[Joint position lists]

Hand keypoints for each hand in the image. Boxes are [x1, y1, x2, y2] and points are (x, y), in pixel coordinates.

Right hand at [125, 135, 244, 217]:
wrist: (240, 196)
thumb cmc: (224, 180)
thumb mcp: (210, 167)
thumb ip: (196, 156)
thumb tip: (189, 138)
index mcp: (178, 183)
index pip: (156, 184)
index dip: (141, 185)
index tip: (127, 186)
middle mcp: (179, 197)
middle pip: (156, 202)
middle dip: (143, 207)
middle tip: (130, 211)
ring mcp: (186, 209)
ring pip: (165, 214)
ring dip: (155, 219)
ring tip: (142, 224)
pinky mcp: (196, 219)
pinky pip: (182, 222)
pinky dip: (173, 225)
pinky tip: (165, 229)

§ Your task
Above are the records; copy exactly the lines from the one with "index pip: (156, 184)" through the final line.

§ Reply
index pip: (156, 184)
index dip: (141, 185)
index tip: (127, 186)
middle mcp: (179, 197)
middle pip: (156, 202)
middle dip: (143, 207)
middle tip: (130, 211)
ring mcp: (186, 209)
ring pip: (165, 214)
ring dip: (155, 219)
ring tip: (142, 224)
pinky mcp: (196, 219)
pinky pip: (182, 222)
pinky dip: (173, 225)
pinky tip: (165, 229)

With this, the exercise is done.